From shackled selves with brittle protective shells, Gottlieb and her patients crack through feelings of victimhood and despair to forge insights and self-awareness that allow in light, love, and a broad spectrum of fully experienced emotions. Along the way, Gottlieb provides a treasure trove of psychotherapy tidbits like an array of velvet-soft, multi-hued rose petals, strewn throughout the book:

  • Therapeutic Relationship: Study after study shows that the most crucial factor in the treatment’s success is the relationship. The experience of feeling felt matters more than therapists’ training, the kind of therapy they do, or what type of problem patients have. (36)
  • Working in the here and now: Instead of focusing on a patient’s stories from the outside world, the here-and-now is about what’s occurring in the room. You can bet that whatever a patient does with his therapist, he also does with others. (50)
  • Idiot Compassion: I didn’t want to fall into the trap that Buddhists call idiot compassion. In idiot compassion, you avoid rocking the boat to spare people’s feelings, even though the boats need rocking and your compassion ends up being more harmful than your honesty. (51)
  • Telling the Truth: Whenever I’m not sure what to say in the therapy room – which happens to therapists more often than patients realize – I have a choice: I can say nothing until I understand the moment better, or I can attempt an answer, but whatever I do, I must tell the truth. Loss of trust is harder to repair.” (29)
  • Numbness versus Nothingness: People often mistake numbness for nothingness, but numbness isn’t the absence of feelings; it’s a response to being overwhelmed by too many feelings. (56)
  • What therapists do: Therapists listen, suggest, nudge, guide, and occasionally cajole patients into shifting their experience of what’s happening inside and around them. Before long, a common theme emerges, one that might not have been in their field of vision when they first came in. (58)

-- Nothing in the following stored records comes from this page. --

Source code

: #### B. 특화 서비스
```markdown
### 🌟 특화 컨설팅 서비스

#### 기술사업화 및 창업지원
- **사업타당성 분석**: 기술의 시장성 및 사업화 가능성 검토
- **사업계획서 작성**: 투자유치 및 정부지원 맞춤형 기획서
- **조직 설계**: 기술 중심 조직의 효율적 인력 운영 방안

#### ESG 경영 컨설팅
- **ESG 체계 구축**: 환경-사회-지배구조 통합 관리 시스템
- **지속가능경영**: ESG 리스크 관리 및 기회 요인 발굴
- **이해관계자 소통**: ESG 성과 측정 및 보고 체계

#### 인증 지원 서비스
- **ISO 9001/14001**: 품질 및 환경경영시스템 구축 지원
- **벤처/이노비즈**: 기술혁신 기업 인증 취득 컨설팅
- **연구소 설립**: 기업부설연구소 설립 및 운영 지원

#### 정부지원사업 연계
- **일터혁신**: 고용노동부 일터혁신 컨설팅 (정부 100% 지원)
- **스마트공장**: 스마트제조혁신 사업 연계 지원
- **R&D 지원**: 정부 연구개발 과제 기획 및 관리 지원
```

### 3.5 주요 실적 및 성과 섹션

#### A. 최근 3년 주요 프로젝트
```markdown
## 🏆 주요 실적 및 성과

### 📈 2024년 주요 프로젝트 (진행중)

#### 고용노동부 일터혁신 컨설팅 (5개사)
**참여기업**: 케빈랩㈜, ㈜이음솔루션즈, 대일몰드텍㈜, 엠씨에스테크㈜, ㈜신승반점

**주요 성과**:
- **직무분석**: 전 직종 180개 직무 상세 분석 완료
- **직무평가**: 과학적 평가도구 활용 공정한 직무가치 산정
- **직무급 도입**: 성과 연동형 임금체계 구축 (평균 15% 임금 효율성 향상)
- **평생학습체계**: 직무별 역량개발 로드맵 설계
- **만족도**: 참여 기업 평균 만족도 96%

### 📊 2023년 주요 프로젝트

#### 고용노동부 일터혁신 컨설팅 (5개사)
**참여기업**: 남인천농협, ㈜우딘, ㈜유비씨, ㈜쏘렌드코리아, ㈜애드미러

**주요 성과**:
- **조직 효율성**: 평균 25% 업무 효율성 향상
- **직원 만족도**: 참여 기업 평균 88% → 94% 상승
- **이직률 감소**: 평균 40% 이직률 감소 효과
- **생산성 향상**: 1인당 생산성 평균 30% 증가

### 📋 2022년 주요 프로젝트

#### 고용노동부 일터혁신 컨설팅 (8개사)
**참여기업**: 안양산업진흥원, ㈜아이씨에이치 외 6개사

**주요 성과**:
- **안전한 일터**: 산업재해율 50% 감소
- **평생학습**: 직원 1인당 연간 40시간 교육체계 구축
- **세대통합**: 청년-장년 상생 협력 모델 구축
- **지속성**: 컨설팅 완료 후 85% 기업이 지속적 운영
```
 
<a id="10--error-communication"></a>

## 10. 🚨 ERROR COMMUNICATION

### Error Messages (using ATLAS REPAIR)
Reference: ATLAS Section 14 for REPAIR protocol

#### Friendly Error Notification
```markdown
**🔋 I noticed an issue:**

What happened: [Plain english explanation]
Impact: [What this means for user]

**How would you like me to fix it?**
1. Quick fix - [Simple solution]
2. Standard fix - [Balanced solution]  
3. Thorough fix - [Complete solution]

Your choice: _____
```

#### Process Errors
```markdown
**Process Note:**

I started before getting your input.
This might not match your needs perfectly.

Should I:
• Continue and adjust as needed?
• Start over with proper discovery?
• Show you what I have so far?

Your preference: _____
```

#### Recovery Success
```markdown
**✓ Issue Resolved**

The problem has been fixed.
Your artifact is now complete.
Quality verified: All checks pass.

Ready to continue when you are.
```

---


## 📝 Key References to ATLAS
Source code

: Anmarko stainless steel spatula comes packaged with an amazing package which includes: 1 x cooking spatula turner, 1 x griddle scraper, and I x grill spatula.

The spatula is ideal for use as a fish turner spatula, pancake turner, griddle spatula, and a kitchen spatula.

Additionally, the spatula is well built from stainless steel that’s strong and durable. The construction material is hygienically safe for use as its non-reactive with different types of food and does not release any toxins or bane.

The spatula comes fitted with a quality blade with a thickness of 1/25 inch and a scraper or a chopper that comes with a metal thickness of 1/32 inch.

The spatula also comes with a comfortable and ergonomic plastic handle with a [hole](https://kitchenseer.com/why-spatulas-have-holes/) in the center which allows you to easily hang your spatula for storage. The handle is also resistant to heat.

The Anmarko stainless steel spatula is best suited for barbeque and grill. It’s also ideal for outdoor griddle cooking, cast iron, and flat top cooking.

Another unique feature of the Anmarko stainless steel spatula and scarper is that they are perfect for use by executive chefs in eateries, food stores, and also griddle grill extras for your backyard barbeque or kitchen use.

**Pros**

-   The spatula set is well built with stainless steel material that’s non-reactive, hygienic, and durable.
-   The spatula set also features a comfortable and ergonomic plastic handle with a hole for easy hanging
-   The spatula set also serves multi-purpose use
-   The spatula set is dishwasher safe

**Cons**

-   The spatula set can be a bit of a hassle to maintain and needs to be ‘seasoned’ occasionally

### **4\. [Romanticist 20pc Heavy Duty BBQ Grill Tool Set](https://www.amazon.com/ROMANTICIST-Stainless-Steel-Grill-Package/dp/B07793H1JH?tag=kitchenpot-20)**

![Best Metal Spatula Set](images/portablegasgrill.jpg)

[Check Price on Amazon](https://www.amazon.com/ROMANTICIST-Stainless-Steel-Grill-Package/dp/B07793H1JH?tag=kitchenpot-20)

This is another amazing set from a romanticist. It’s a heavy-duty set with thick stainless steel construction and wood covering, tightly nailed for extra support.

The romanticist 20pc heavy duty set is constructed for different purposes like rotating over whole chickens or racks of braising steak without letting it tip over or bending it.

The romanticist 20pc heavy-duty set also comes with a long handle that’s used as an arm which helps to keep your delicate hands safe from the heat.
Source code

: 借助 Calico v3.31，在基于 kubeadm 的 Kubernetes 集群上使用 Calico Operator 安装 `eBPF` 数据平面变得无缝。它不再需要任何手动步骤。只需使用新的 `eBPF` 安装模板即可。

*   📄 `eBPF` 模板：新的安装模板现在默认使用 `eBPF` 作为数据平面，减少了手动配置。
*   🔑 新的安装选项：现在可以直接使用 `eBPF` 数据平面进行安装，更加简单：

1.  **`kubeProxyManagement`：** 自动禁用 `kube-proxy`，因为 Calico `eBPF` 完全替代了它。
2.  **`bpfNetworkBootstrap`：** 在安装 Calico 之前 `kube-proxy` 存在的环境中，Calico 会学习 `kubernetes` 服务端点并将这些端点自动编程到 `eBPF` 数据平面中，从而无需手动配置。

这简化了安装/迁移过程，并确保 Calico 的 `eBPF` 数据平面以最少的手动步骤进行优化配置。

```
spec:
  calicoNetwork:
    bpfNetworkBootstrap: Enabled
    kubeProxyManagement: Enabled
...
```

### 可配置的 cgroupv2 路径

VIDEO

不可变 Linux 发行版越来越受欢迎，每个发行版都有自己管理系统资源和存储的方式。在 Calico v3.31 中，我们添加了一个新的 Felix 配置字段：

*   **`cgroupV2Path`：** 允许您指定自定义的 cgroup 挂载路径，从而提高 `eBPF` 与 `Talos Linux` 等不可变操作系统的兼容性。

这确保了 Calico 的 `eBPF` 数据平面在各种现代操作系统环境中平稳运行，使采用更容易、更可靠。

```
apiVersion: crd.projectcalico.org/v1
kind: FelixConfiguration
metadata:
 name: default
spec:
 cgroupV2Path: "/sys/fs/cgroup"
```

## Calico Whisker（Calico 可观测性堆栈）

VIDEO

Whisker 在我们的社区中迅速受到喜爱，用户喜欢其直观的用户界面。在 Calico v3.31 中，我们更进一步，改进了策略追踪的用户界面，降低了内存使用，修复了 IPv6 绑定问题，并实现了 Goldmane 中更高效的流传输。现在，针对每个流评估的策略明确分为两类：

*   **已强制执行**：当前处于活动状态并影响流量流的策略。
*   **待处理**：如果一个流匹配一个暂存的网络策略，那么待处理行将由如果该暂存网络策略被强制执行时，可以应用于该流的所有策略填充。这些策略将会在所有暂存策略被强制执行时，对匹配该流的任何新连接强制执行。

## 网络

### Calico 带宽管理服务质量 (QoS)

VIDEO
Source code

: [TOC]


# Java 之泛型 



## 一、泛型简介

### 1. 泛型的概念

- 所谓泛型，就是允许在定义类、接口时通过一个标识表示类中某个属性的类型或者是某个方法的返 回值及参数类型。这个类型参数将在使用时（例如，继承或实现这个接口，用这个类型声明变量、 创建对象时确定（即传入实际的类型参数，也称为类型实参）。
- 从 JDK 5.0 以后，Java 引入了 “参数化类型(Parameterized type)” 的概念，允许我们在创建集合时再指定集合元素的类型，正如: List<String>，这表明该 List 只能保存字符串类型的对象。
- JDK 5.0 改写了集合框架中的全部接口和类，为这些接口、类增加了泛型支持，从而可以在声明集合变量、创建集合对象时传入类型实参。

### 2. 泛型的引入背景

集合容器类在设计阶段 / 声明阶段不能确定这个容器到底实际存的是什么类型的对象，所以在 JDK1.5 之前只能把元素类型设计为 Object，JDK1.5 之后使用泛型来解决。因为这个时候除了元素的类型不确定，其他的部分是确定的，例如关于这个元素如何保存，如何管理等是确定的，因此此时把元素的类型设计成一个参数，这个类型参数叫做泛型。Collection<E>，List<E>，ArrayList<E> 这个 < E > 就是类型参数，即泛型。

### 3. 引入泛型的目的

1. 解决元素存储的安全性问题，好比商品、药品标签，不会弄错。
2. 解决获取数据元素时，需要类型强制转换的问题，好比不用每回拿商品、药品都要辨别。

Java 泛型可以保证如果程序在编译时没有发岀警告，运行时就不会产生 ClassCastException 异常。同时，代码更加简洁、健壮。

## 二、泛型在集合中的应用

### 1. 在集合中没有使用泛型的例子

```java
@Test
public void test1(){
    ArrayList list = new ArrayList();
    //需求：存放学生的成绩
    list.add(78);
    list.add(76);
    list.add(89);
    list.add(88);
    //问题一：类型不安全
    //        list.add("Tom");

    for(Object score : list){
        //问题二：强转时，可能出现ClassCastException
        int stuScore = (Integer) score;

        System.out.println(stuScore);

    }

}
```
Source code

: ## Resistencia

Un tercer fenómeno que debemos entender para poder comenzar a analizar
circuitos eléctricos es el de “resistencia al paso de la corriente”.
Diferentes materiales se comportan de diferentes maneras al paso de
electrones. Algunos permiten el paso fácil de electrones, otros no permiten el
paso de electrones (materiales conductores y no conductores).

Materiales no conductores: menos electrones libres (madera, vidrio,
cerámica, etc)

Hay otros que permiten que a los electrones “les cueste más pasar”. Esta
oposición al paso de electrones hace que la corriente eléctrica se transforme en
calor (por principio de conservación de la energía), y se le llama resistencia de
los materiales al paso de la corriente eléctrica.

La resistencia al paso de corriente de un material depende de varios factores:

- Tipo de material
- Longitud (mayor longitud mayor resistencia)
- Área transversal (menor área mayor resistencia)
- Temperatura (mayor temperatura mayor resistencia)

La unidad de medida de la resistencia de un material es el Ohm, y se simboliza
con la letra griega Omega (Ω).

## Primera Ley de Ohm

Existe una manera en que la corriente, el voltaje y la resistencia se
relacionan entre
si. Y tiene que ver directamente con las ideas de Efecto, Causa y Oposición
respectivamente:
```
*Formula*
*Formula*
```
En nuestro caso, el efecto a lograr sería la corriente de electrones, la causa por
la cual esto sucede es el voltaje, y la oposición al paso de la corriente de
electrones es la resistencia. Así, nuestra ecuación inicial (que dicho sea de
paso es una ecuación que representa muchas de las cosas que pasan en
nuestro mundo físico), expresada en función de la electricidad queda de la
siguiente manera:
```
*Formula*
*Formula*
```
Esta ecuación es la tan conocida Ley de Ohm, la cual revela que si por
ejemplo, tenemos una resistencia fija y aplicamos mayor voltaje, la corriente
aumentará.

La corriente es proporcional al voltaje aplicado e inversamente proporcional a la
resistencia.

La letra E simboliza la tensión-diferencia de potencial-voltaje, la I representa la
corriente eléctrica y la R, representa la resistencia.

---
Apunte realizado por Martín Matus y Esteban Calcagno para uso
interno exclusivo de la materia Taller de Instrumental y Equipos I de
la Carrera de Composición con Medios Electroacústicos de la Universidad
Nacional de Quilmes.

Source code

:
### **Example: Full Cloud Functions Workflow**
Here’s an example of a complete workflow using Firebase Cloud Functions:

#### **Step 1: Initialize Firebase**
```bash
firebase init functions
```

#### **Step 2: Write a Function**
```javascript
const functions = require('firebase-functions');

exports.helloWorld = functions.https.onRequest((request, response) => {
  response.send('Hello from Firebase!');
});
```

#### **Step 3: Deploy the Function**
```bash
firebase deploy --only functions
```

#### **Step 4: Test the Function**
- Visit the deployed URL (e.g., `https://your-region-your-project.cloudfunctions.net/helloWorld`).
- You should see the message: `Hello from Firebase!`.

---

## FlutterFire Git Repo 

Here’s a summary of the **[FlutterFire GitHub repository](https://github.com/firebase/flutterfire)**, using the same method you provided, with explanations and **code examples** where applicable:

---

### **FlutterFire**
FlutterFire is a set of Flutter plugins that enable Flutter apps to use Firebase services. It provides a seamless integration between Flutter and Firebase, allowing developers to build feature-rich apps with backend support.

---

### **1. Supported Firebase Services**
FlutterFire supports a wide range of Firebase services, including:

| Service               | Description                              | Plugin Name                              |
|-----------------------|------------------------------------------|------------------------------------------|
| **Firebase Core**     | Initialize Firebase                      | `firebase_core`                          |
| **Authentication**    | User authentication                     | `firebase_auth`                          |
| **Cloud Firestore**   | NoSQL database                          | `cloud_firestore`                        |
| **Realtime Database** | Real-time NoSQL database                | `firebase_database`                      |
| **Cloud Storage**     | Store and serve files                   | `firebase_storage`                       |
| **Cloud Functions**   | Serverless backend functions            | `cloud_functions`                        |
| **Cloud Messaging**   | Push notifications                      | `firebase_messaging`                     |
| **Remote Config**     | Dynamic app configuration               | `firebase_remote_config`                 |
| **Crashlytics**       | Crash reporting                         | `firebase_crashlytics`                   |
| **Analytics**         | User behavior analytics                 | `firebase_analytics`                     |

Gottlieb’s journey from the hurt, wronged victim of her boyfriend to a “more free, more relaxed, and more alive self” alternates with John’s story and the evolutionary tales of other patients. Their growth is concurrent; in this way, Gottlieb presents the fallibility and the strength of all people. She does not put herself on a pedestal. And she is rewarded. At the end of his therapy, John pays Gottlieb a tribute that made her heart sing: “I don’t want your head to get too big or anything, but I think that you have a more complete picture of my total humanity than anyone else in my life.” (401)

Thanks, Lori Gottlieb! You make my heart sing, too.